Tak berhenti di situ, pada hari yang sama, Tim Resmob Raja Bogani juga berhasil mengamankan satu unit mobil pick up berwarna hitam bernomor polisi DB 8381 AH, yang kedapatan mengangkut sekitar 1.000 liter solar dalam lima drum besar. Berdasarkan keterangan sementara, solar tersebut diduga akan disalurkan ke wilayah Provinsi Gorontalo tanpa izin resmi.
Petugas menilai kedua kendaraan tersebut kemungkinan memiliki keterkaitan dalam jaringan distribusi ilegal BBM subsidi, yang sering menjadi persoalan di wilayah perbatasan Sulawesi Utara dan Gorontalo. BBM bersubsidi seharusnya hanya diperuntukkan bagi masyarakat kecil dan sektor usaha mikro, namun sering disalahgunakan untuk kepentingan bisnis ilegal yang merugikan negara.
Selain mengamankan kendaraan dan barang bukti, polisi juga telah membawa dua orang sopir dan satu kenek untuk dimintai keterangan lebih lanjut. Sementara itu, BBM yang diamankan kini telah disimpan di Mapolres Bolmong sebagai barang bukti.
Kasus ini menjadi perhatian serius pihak kepolisian, mengingat praktik penyelewengan BBM subsidi dapat mengganggu stabilitas ekonomi dan ketersediaan energi masyarakat di daerah. Polres Bolmong menegaskan akan terus memperketat pengawasan jalur distribusi serta berkoordinasi dengan pihak Pertamina dan instansi terkait agar kejadian serupa tidak terulang.

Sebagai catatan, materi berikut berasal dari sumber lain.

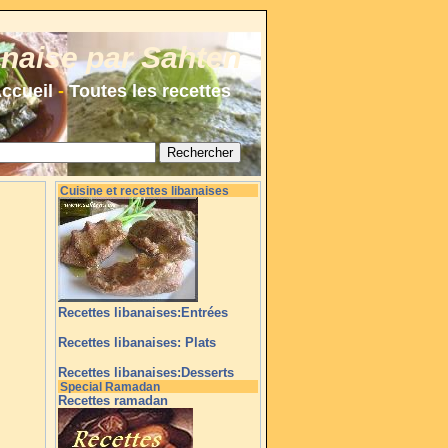
anaise par Sahten
ccueil
-
Toutes les recettes
Cuisine et recettes libanaises
Recettes libanaises:Entrées
Recettes libanaises: Plats
Recettes libanaises:Desserts
Special Ramadan
Recettes ramadan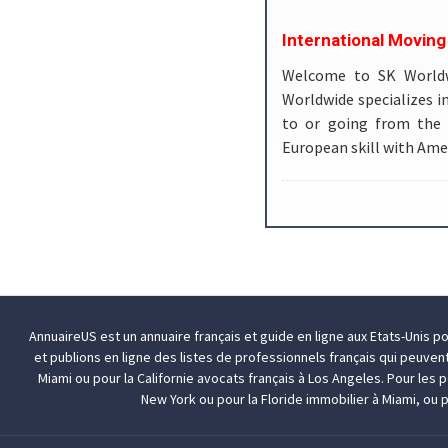
International Movin
Welcome to SK Worldw
Worldwide specializes 
to or going from the 
European skill with Am
AnnuaireUS est un annuaire français et guide en ligne aux Etats-Unis p
et publions en ligne des listes de professionnels français qui peuven
Miami
ou pour la Californie
avocats français à Los Angeles
. Pour les
New York
ou pour la Floride
immobilier à Miami
, ou 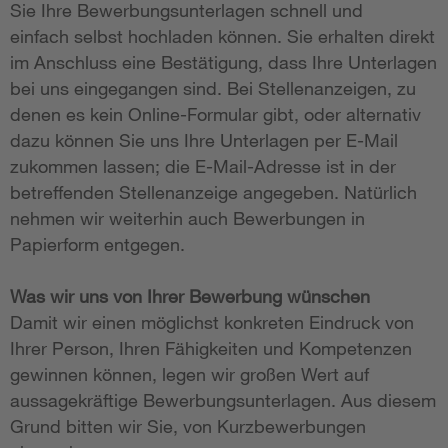
Sie Ihre Bewerbungsunterlagen schnell und
einfach selbst hochladen können. Sie erhalten direkt
im Anschluss eine Bestätigung, dass Ihre Unterlagen
bei uns eingegangen sind. Bei Stellenanzeigen, zu
denen es kein Online-Formular gibt, oder alternativ
dazu können Sie uns Ihre Unterlagen per E-Mail
zukommen lassen; die E-Mail-Adresse ist in der
betreffenden Stellenanzeige angegeben. Natürlich
nehmen wir weiterhin auch Bewerbungen in
Papierform entgegen.
Was wir uns von Ihrer Bewerbung wünschen
Damit wir einen möglichst konkreten Eindruck von
Ihrer Person, Ihren Fähigkeiten und Kompetenzen
gewinnen können, legen wir großen Wert auf
aussagekräftige Bewerbungsunterlagen. Aus diesem
Grund bitten wir Sie, von Kurzbewerbungen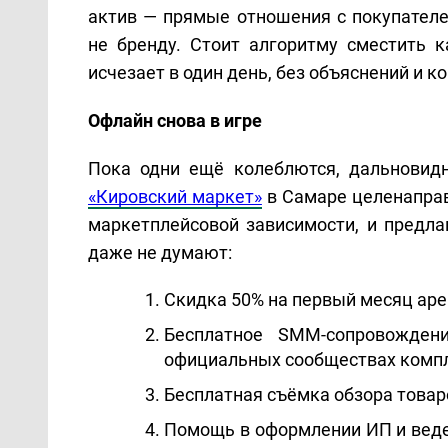
актив — прямые отношения с покупателе
не бренду. Стоит алгоритму сместить 
исчезает в один день, без объяснений и к
Офлайн снова в игре
Пока одни ещё колеблются, дальновид
«Кировский маркет»
 в Самаре целенаправ
маркетплейсовой зависимости, и предла
даже не думают:
Скидка 50% на первый месяц аре
Бесплатное SMM-сопровожден
официальных сообществах комп
Бесплатная съёмка обзора товар
Помощь в оформлении ИП и веден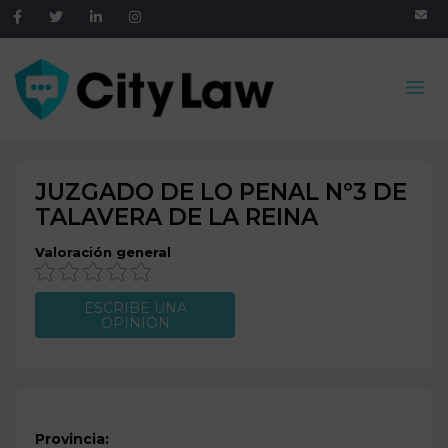
JUZGADO DE LO PENAL Nº3 DE
TALAVERA DE LA REINA
Valoración general
ESCRIBE UNA
OPINIÓN
Provincia: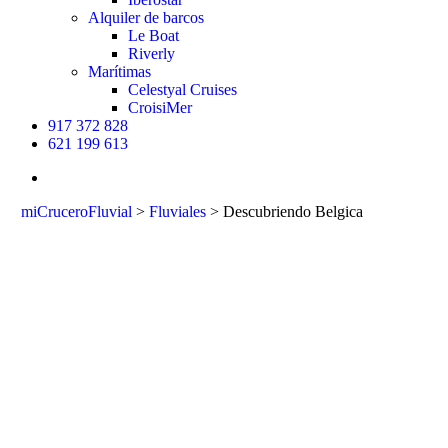
Alquiler de barcos
Le Boat
Riverly
Marítimas
Celestyal Cruises
CroisiMer
917 372 828
621 199 613
buscar
miCruceroFluvial
>
Fluviales
>
Descubriendo Belgica
Descubriendo
Belgica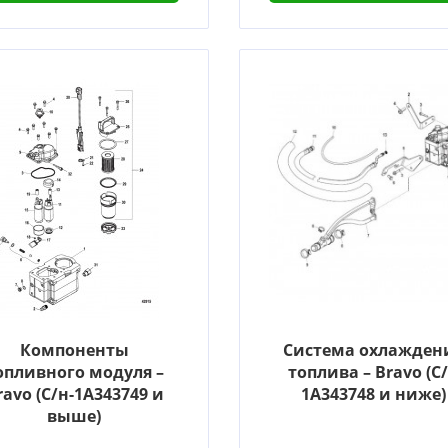
Компоненты
Система охлажден
опливного модуля –
топлива – Bravo (С
ravo (С/н-1A343749 и
1A343748 и ниже)
выше)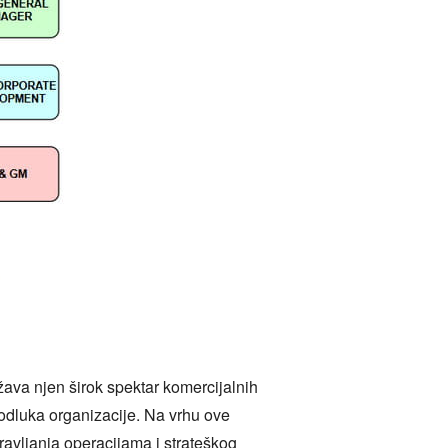
žava njen širok spektar komercijalnih
 odluka organizacije. Na vrhu ove
pravljanja operacijama i strateškog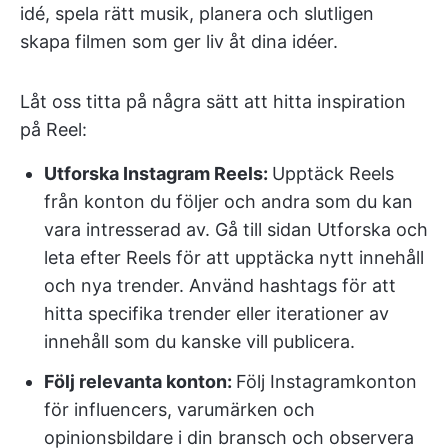
idé, spela rätt musik, planera och slutligen
skapa filmen som ger liv åt dina idéer.
Låt oss titta på några sätt att hitta inspiration
på Reel:
Utforska Instagram Reels:
Upptäck Reels
från konton du följer och andra som du kan
vara intresserad av. Gå till sidan Utforska och
leta efter Reels för att upptäcka nytt innehåll
och nya trender. Använd hashtags för att
hitta specifika trender eller iterationer av
innehåll som du kanske vill publicera.
Följ relevanta konton:
Följ Instagramkonton
för influencers, varumärken och
opinionsbildare i din bransch och observera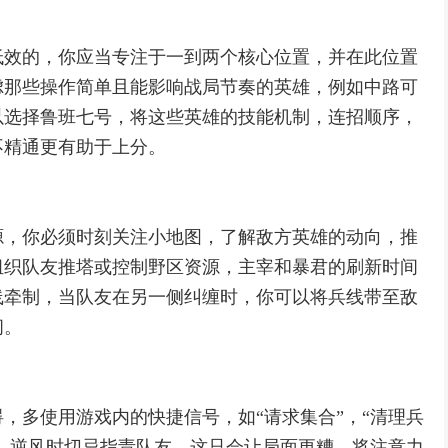
低效的，你应当专注于一到两个核心位置，并在此位置
虑那些操作简单且能影响战局节奏的英雄，例如中路可
以选择鲁班七号，将这些英雄的技能机制，连招顺序，
不精通更有助于上分。
源，你必须时刻关注小地图，了解敌方英雄的动向，推
组织队友推塔或控制野区资源，主宰和暴君的刷新时间
线牵制，当队友在另一侧纠缠时，你可以将兵线带至敌
间。
，多使用游戏内的快捷信号，如“请求集合”，“清理兵
作，逆风时切忌指责队友，这只会让局面更糟，将注意力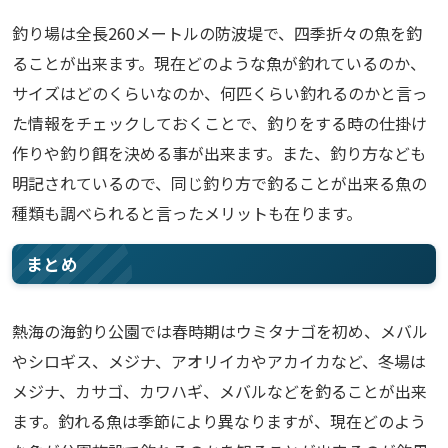
釣り場は全長260メートルの防波堤で、四季折々の魚を釣
ることが出来ます。現在どのような魚が釣れているのか、
サイズはどのくらいなのか、何匹くらい釣れるのかと言っ
た情報をチェックしておくことで、釣りをする時の仕掛け
作りや釣り餌を決める事が出来ます。また、釣り方なども
明記されているので、同じ釣り方で釣ることが出来る魚の
種類も調べられると言ったメリットも在ります。
まとめ
熱海の海釣り公園では春時期はウミタナゴを初め、メバル
やシロギス、メジナ、アオリイカやアカイカなど、冬場は
メジナ、カサゴ、カワハギ、メバルなどを釣ることが出来
ます。釣れる魚は季節により異なりますが、現在どのよう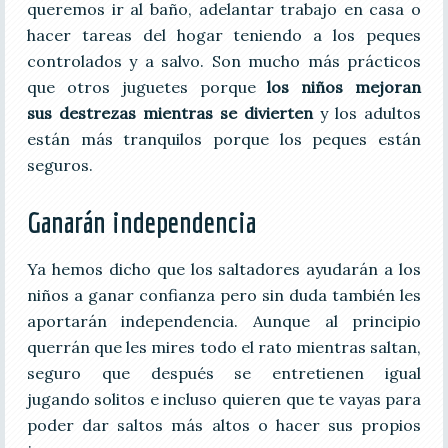
queremos ir al baño, adelantar trabajo en casa o
hacer tareas del hogar teniendo a los peques
controlados y a salvo. Son mucho más prácticos
que otros juguetes porque
los niños mejoran
sus destrezas mientras se divierten
y los adultos
están más tranquilos porque los peques están
seguros.
Ganarán independencia
Ya hemos dicho que los saltadores ayudarán a los
niños a ganar confianza pero sin duda también les
aportarán independencia. Aunque al principio
querrán que les mires todo el rato mientras saltan,
seguro que después se entretienen igual
jugando solitos e incluso quieren que te vayas para
poder dar saltos más altos o hacer sus propios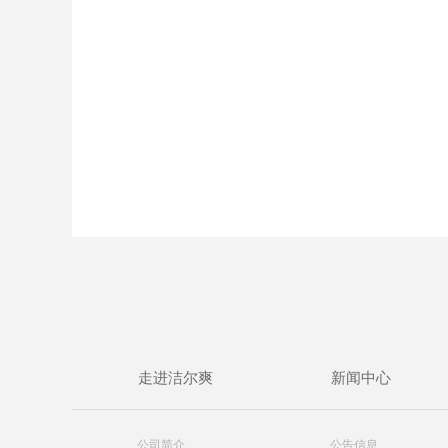
走进洁尔爽
新闻中心
公司简介
公告信息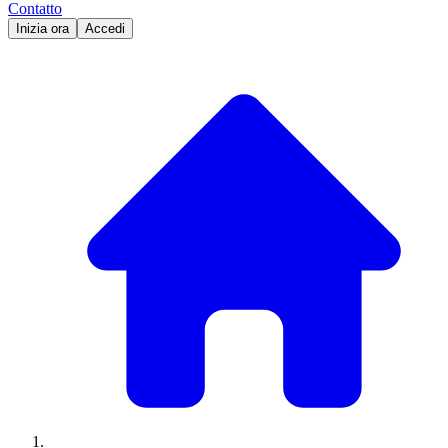
Contatto
Inizia ora
Accedi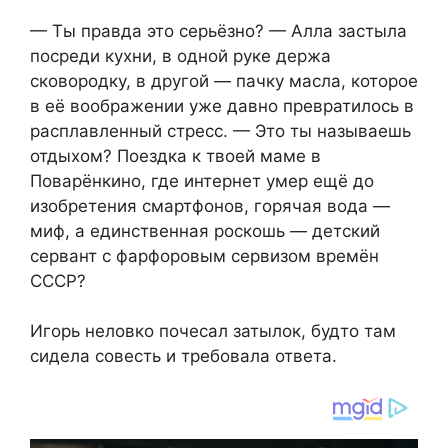
— Ты правда это серьёзно? — Алла застыла
посреди кухни, в одной руке держа
сковородку, в другой — пачку масла, которое
в её воображении уже давно превратилось в
расплавленный стресс. — Это ты называешь
отдыхом? Поездка к твоей маме в
Поварёнкино, где интернет умер ещё до
изобретения смартфонов, горячая вода —
миф, а единственная роскошь — детский
сервант с фарфоровым сервизом времён
СССР?
Игорь неловко почесал затылок, будто там
сидела совесть и требовала ответа.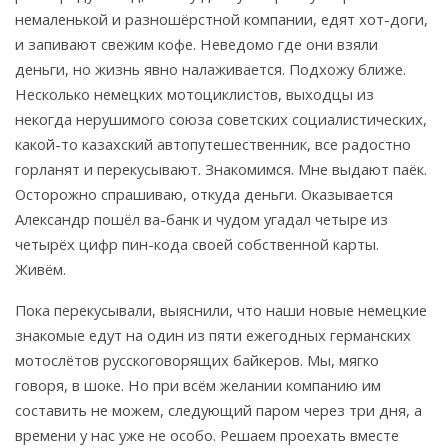
немаленькой и разношёрстной компании, едят хот-доги,
и запивают свежим кофе. Неведомо где они взяли
деньги, но жизнь явно налаживается. Подхожу ближе.
Несколько немецких мотоциклистов, выходцы из
некогда нерушимого союза советских социалистических,
какой-то казахский автопутешественник, все радостно
горланят и перекусывают. Знакомимся. Мне выдают паёк.
Осторожно спрашиваю, откуда деньги. Оказывается
Александр пошёл ва-банк и чудом угадал четыре из
четырёх цифр пин-кода своей собственной карты.
Живём.
Пока перекусывали, выяснили, что наши новые немецкие
знакомые едут на один из пяти ежегодных германских
мотослётов русскоговорящих байкеров. Мы, мягко
говоря, в шоке. Но при всём желании компанию им
составить не можем, следующий паром через три дня, а
времени у нас уже не особо. Решаем проехать вместе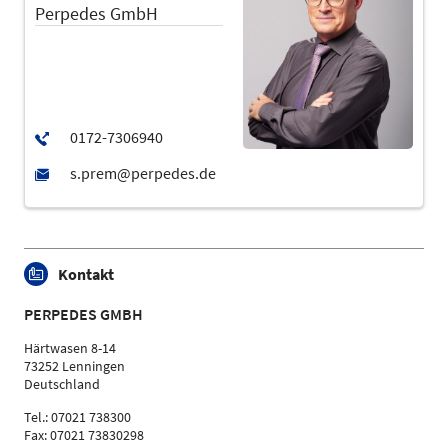
Perpedes GmbH
Kontakt
PERPEDES GMBH
Härtwasen 8-14
73252 Lenningen
Deutschland
Tel.: 07021 738300
Fax: 07021 73830298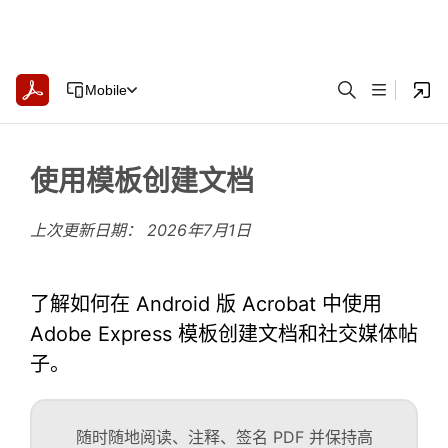
Mobile
使用模板创建文档
上次更新日期：
2026年7月1日
了解如何在 Android 版 Acrobat 中使用
Adobe Express 模板创建文档和社交媒体帖
子。
随时随地阅读、注释、签名 PDF 并保持高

> “Kami tidak akan memberi ruang bagi pelaku penyalahgunaan BBM bersubsidi. Ini komitmen kami untuk melindungi hak masyarakat dan menindak tegas siapa pun yang terlibat,” tegas Kapolres Bolmong dalam keterangannya.
Hingga berita ini diturunkan, pihak kepolisian masih melakukan pengembangan terhadap dugaan keterlibatan pihak lain dalam kasus tersebut.